Random, undeterred, rang the bell again. "No you're not," she said, as the librarian flared back into life.

"I think you'll find we are," he said. "Closed until further notice, didn't you read the sign?" he added, and switched himself off again.

"Not buying it." Random switched him back on. "For starters, there isn't a sign."

"Then I shall have a request sent through to put one up." Off, again.

"This is getting kind of stupid," Random rang the bell again. "Also, my hand's getting sore."

"There will be a sign up in the near future!" Off, once more.

"You know I'm just going to keep doing this, don't you?"

"They warned me about you!" Once again, he switched off, and Random was in the dark.

Her hand hovered over the bell for a moment before she rang it again. "Would you like to reopen?"

"We will open once normal functionality has been restored-"

"You mean the Editors?"

"Yes!"

"Okay, what if I said I could get rid of them?"

This time, he didn't protest, and stayed switched on, though he kept giving the door nervous glances and tapped his fingers against his holographic clipboard. "You... could do that?"

"I hope so! But you've got to help me and stop switching yourself off, okay?"

"Can I switch off after I'm done?"

"You can switch off all you want, but I need you. What's with all... this, anyway?"

"They came this morning. There was a terrible noise too, I tell you now! We couldn't get anybody to be quiet! Now everyone's hiding. You don't want to know what it feels like when..."

"I can imagine," said Random. "Look... I need to go there to stop them. Can you show me where they came from?"

It was Pilcrowe's novel, of course, and she never had any illusion it wouldn't be, but she was glad, when the librarian led her to the door with its melted locks, that he wasn't the one who'd escorted her and Pilcrowe that morning. Already she could feel the guilt rising. Did she do this? Were the Editors all sealed up inside there, and was it her act of opening the door that let them out? But no, it couldn't be. Pilcrowe had walked out of there easily enough. It was getting in from this side that was the hard part.

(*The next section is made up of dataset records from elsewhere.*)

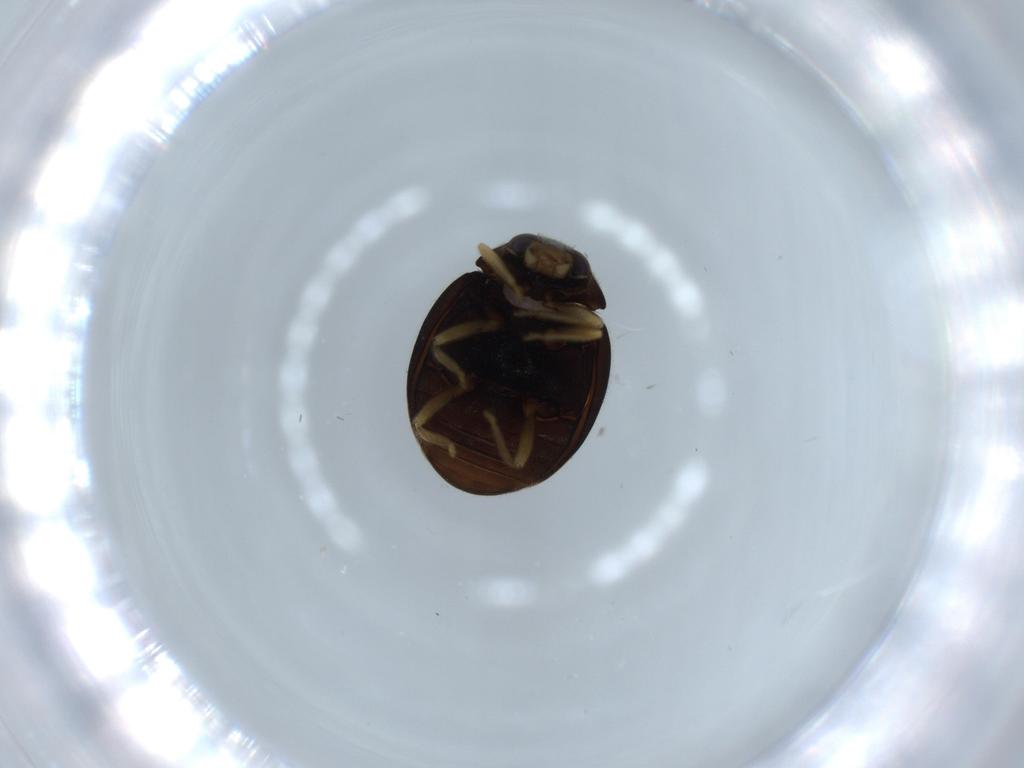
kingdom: Animalia
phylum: Arthropoda
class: Insecta
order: Coleoptera
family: Coccinellidae
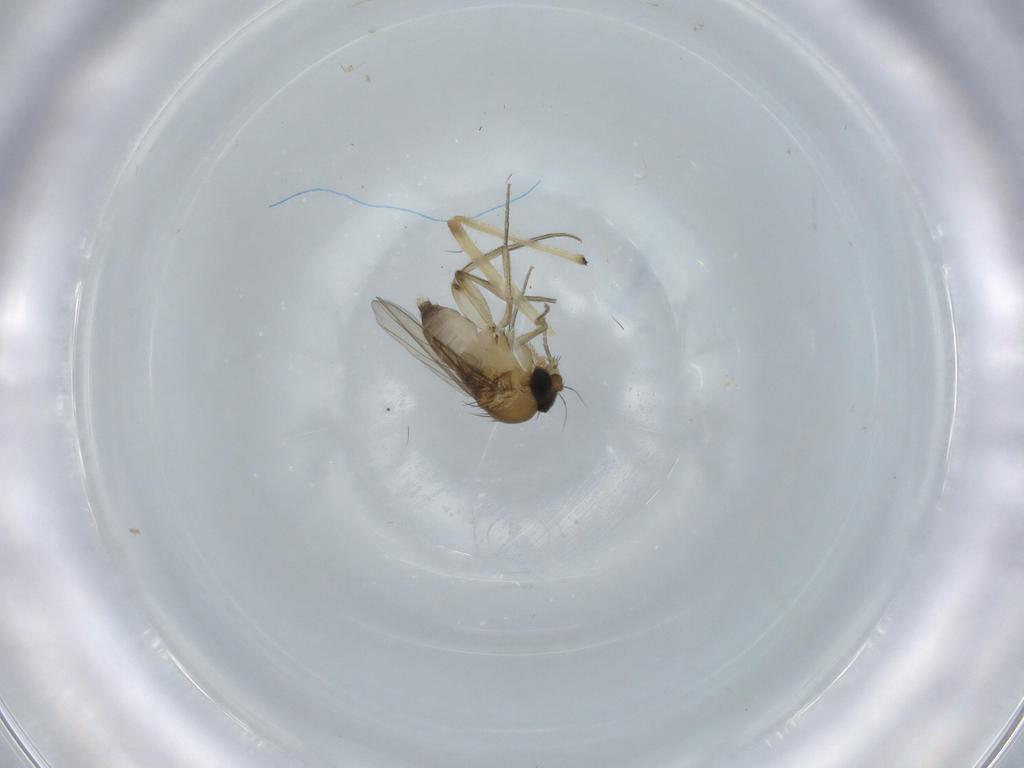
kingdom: Animalia
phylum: Arthropoda
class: Insecta
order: Diptera
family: Phoridae
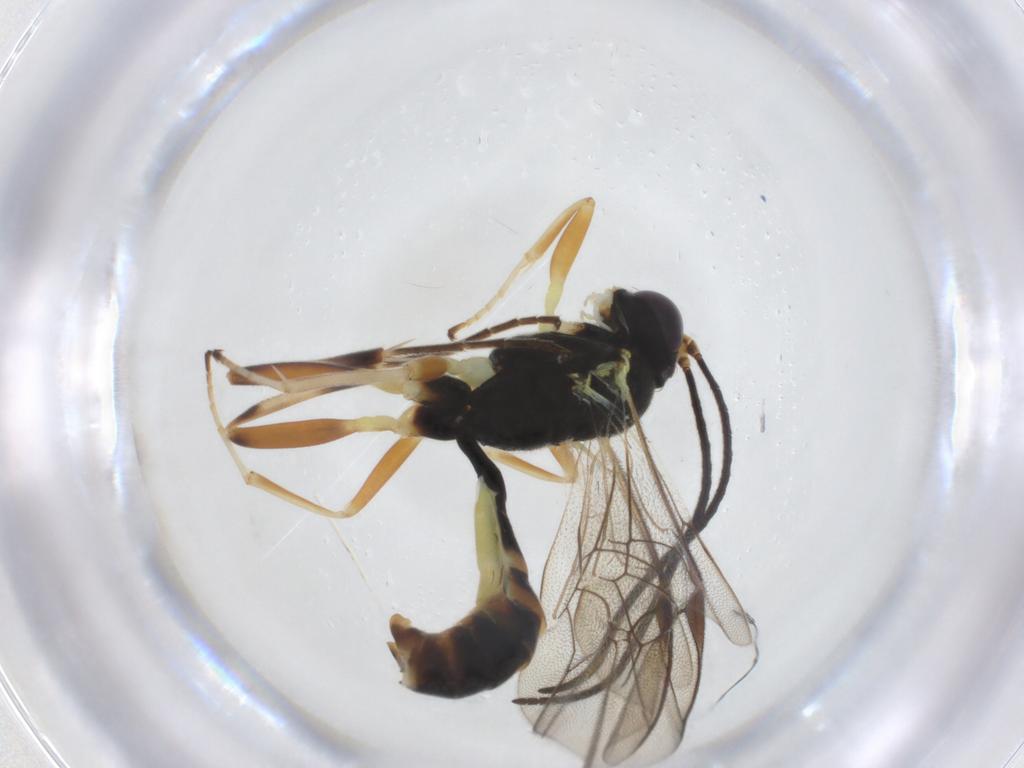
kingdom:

It didn't help. And what about the Shovel? Pilcrowe would know, she was sure of it, but Pilcrowe wasn't here.

"Look, I wouldn't say this to anyone," said the librarian, "but good luck?"

"Yeah," she said. "Thanks." Did he suspect her of opening the door? But she'd never know, because he switched himself off, there and then, without even bothering to dart back through the shelves.

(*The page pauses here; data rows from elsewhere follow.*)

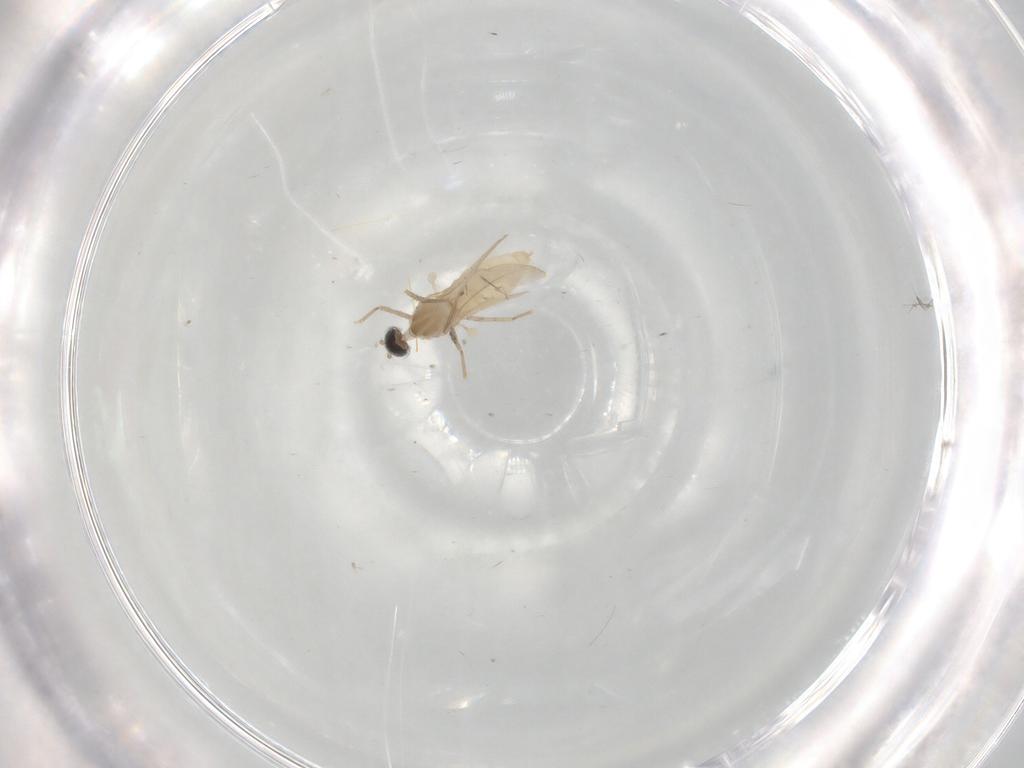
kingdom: Animalia
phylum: Arthropoda
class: Insecta
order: Diptera
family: Cecidomyiidae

It must be nice to be able to switch yourself off, Random felt, but that wasn't going to make any difference. As the old scientist's saying went, wanting something doesn't make it real. She she opened the door, and walked out into that dark, drizzly city again, forever frozen on the brink of resolution.

She passed by the bar, still with its lights and unintelligible chatter from within. Not now, she told herself. First things first. She ran into the old office building, steeling herself against the lack of lights, and ran back into the top floor room to find her detector, still sitting on the desk, untouched.

With a sigh of relief she slung it back over her shoulders, and only then did she notice the light, still flashing.

The Shovel was back, sitting in the corner as though it had never left.

"Alright, you," she said. "Let's try this again, shall we?"

She wrapped her coat around one hand, and brushed her fingertips against the metal. She could hear faint whispers on contact, but nothing more. Hardly daring to breathe, she released her hand, and touched it, wrapping her fingers around the handle.

She could still hear it. All its memories, all the darkness calling out to her, just as Tildeworth had described. It threatened to pull her under again.

Her grip tightened. She lifted the Shovel. It was dark iron from the heart of a dead star, pitted and worn, heavy with the weight of years of beatings and bludgeoning.

"Try that again on me," she said, "and I'll have you melted down."